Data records
-- Opening Marker --
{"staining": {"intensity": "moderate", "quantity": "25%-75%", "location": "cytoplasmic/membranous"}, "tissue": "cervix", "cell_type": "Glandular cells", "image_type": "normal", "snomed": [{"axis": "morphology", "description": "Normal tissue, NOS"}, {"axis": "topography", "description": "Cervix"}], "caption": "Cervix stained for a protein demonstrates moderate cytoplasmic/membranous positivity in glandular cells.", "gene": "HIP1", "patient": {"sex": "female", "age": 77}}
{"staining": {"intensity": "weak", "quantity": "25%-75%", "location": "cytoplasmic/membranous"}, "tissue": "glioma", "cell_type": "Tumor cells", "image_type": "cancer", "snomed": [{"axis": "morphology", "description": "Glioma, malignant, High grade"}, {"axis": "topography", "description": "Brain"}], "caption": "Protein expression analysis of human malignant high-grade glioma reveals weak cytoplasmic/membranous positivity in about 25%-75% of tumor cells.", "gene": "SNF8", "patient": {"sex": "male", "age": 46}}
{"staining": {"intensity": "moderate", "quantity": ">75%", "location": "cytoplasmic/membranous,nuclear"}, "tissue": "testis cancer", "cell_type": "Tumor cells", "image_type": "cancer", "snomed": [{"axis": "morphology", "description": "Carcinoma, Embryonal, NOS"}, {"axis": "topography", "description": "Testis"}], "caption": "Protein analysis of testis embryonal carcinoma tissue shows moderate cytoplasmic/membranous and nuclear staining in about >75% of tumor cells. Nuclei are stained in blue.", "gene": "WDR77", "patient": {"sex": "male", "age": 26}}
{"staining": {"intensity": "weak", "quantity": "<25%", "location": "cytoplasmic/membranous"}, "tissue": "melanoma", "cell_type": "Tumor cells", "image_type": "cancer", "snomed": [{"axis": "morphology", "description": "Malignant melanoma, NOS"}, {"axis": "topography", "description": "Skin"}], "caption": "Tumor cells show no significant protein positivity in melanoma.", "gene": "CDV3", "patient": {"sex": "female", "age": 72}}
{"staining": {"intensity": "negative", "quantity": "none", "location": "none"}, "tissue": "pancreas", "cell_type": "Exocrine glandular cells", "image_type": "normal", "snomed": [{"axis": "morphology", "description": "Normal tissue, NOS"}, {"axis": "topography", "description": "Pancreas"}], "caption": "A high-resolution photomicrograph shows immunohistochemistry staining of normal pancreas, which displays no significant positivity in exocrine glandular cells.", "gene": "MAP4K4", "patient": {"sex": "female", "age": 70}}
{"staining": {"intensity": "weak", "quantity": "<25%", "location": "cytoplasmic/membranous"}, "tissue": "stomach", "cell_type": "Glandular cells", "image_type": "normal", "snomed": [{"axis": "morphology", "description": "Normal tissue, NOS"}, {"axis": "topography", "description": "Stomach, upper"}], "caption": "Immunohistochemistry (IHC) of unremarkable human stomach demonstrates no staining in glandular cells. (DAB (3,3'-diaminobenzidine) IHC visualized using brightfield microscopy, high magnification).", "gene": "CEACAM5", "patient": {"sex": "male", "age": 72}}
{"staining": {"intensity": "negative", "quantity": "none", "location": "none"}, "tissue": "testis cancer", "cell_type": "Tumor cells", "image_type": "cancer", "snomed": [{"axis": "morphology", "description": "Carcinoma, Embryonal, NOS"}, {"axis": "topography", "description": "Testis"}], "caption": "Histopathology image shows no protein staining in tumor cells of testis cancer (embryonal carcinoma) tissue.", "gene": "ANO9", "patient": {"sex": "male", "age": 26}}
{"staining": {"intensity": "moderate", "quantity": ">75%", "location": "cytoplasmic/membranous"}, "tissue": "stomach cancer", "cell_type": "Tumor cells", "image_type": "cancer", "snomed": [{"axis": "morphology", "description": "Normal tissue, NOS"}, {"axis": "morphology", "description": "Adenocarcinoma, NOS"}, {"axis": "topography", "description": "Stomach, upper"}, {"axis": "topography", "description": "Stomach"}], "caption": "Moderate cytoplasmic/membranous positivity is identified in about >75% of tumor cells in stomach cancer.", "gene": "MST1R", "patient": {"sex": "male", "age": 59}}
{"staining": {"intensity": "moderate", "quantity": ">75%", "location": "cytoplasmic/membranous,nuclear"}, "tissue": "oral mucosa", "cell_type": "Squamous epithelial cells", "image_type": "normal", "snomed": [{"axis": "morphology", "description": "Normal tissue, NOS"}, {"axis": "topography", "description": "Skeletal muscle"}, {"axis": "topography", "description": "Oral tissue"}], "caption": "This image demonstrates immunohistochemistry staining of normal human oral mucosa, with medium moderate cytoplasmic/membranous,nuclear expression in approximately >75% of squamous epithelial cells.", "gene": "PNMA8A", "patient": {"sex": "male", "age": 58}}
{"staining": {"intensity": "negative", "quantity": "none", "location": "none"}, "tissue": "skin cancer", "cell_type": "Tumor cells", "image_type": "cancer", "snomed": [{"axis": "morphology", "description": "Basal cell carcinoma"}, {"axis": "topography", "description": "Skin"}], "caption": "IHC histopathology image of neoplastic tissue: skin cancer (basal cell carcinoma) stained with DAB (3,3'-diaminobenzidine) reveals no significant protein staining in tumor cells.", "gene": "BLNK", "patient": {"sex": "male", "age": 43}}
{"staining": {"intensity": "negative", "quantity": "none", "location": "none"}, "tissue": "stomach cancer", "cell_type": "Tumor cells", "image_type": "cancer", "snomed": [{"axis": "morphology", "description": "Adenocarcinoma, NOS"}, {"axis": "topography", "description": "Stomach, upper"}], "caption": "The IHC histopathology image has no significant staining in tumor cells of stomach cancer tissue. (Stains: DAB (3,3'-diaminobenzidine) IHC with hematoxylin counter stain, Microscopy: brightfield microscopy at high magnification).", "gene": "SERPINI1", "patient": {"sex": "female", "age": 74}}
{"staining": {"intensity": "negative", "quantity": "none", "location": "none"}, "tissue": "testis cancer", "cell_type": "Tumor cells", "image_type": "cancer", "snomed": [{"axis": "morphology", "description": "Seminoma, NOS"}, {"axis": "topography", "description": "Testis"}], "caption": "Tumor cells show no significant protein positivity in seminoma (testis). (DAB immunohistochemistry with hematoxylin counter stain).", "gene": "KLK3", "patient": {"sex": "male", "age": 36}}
-- Closing Marker --
ASSIGNED TASK = In this exercise, you retype all of the data exactly as it appears above.

RESPONSE =
{"staining": {"intensity": "moderate", "quantity": "25%-75%", "location": "cytoplasmic/membranous"}, "tissue": "cervix", "cell_type": "Glandular cells", "image_type": "normal", "snomed": [{"axis": "morphology", "description": "Normal tissue, NOS"}, {"axis": "topography", "description": "Cervix"}], "caption": "Cervix stained for a protein demonstrates moderate cytoplasmic/membranous positivity in glandular cells.", "gene": "HIP1", "patient": {"sex": "female", "age": 77}}
{"staining": {"intensity": "weak", "quantity": "25%-75%", "location": "cytoplasmic/membranous"}, "tissue": "glioma", "cell_type": "Tumor cells", "image_type": "cancer", "snomed": [{"axis": "morphology", "description": "Glioma, malignant, High grade"}, {"axis": "topography", "description": "Brain"}], "caption": "Protein expression analysis of human malignant high-grade glioma reveals weak cytoplasmic/membranous positivity in about 25%-75% of tumor cells.", "gene": "SNF8", "patient": {"sex": "male", "age": 46}}
{"staining": {"intensity": "moderate", "quantity": ">75%", "location": "cytoplasmic/membranous,nuclear"}, "tissue": "testis cancer", "cell_type": "Tumor cells", "image_type": "cancer", "snomed": [{"axis": "morphology", "description": "Carcinoma, Embryonal, NOS"}, {"axis": "topography", "description": "Testis"}], "caption": "Protein analysis of testis embryonal carcinoma tissue shows moderate cytoplasmic/membranous and nuclear staining in about >75% of tumor cells. Nuclei are stained in blue.", "gene": "WDR77", "patient": {"sex": "male", "age": 26}}
{"staining": {"intensity": "weak", "quantity": "<25%", "location": "cytoplasmic/membranous"}, "tissue": "melanoma", "cell_type": "Tumor cells", "image_type": "cancer", "snomed": [{"axis": "morphology", "description": "Malignant melanoma, NOS"}, {"axis": "topography", "description": "Skin"}], "caption": "Tumor cells show no significant protein positivity in melanoma.", "gene": "CDV3", "patient": {"sex": "female", "age": 72}}
{"staining": {"intensity": "negative", "quantity": "none", "location": "none"}, "tissue": "pancreas", "cell_type": "Exocrine glandular cells", "image_type": "normal", "snomed": [{"axis": "morphology", "description": "Normal tissue, NOS"}, {"axis": "topography", "description": "Pancreas"}], "caption": "A high-resolution photomicrograph shows immunohistochemistry staining of normal pancreas, which displays no significant positivity in exocrine glandular cells.", "gene": "MAP4K4", "patient": {"sex": "female", "age": 70}}
{"staining": {"intensity": "weak", "quantity": "<25%", "location": "cytoplasmic/membranous"}, "tissue": "stomach", "cell_type": "Glandular cells", "image_type": "normal", "snomed": [{"axis": "morphology", "description": "Normal tissue, NOS"}, {"axis": "topography", "description": "Stomach, upper"}], "caption": "Immunohistochemistry (IHC) of unremarkable human stomach demonstrates no staining in glandular cells. (DAB (3,3'-diaminobenzidine) IHC visualized using brightfield microscopy, high magnification).", "gene": "CEACAM5", "patient": {"sex": "male", "age": 72}}
{"staining": {"intensity": "negative", "quantity": "none", "location": "none"}, "tissue": "testis cancer", "cell_type": "Tumor cells", "image_type": "cancer", "snomed": [{"axis": "morphology", "description": "Carcinoma, Embryonal, NOS"}, {"axis": "topography", "description": "Testis"}], "caption": "Histopathology image shows no protein staining in tumor cells of testis cancer (embryonal carcinoma) tissue.", "gene": "ANO9", "patient": {"sex": "male", "age": 26}}
{"staining": {"intensity": "moderate", "quantity": ">75%", "location": "cytoplasmic/membranous"}, "tissue": "stomach cancer", "cell_type": "Tumor cells", "image_type": "cancer", "snomed": [{"axis": "morphology", "description": "Normal tissue, NOS"}, {"axis": "morphology", "description": "Adenocarcinoma, NOS"}, {"axis": "topography", "description": "Stomach, upper"}, {"axis": "topography", "description": "Stomach"}], "caption": "Moderate cytoplasmic/membranous positivity is identified in about >75% of tumor cells in stomach cancer.", "gene": "MST1R", "patient": {"sex": "male", "age": 59}}
{"staining": {"intensity": "moderate", "quantity": ">75%", "location": "cytoplasmic/membranous,nuclear"}, "tissue": "oral mucosa", "cell_type": "Squamous epithelial cells", "image_type": "normal", "snomed": [{"axis": "morphology", "description": "Normal tissue, NOS"}, {"axis": "topography", "description": "Skeletal muscle"}, {"axis": "topography", "description": "Oral tissue"}], "caption": "This image demonstrates immunohistochemistry staining of normal human oral mucosa, with medium moderate cytoplasmic/membranous,nuclear expression in approximately >75% of squamous epithelial cells.", "gene": "PNMA8A", "patient": {"sex": "male", "age": 58}}
{"staining": {"intensity": "negative", "quantity": "none", "location": "none"}, "tissue": "skin cancer", "cell_type": "Tumor cells", "image_type": "cancer", "snomed": [{"axis": "morphology", "description": "Basal cell carcinoma"}, {"axis": "topography", "description": "Skin"}], "caption": "IHC histopathology image of neoplastic tissue: skin cancer (basal cell carcinoma) stained with DAB (3,3'-diaminobenzidine) reveals no significant protein staining in tumor cells.", "gene": "BLNK", "patient": {"sex": "male", "age": 43}}
{"staining": {"intensity": "negative", "quantity": "none", "location": "none"}, "tissue": "stomach cancer", "cell_type": "Tumor cells", "image_type": "cancer", "snomed": [{"axis": "morphology", "description": "Adenocarcinoma, NOS"}, {"axis": "topography", "description": "Stomach, upper"}], "caption": "The IHC histopathology image has no significant staining in tumor cells of stomach cancer tissue. (Stains: DAB (3,3'-diaminobenzidine) IHC with hematoxylin counter stain, Microscopy: brightfield microscopy at high magnification).", "gene": "SERPINI1", "patient": {"sex": "female", "age": 74}}
{"staining": {"intensity": "negative", "quantity": "none", "location": "none"}, "tissue": "testis cancer", "cell_type": "Tumor cells", "image_type": "cancer", "snomed": [{"axis": "morphology", "description": "Seminoma, NOS"}, {"axis": "topography", "description": "Testis"}], "caption": "Tumor cells show no significant protein positivity in seminoma (testis). (DAB immunohistochemistry with hematoxylin counter stain).", "gene": "KLK3", "patient": {"sex": "male", "age": 36}}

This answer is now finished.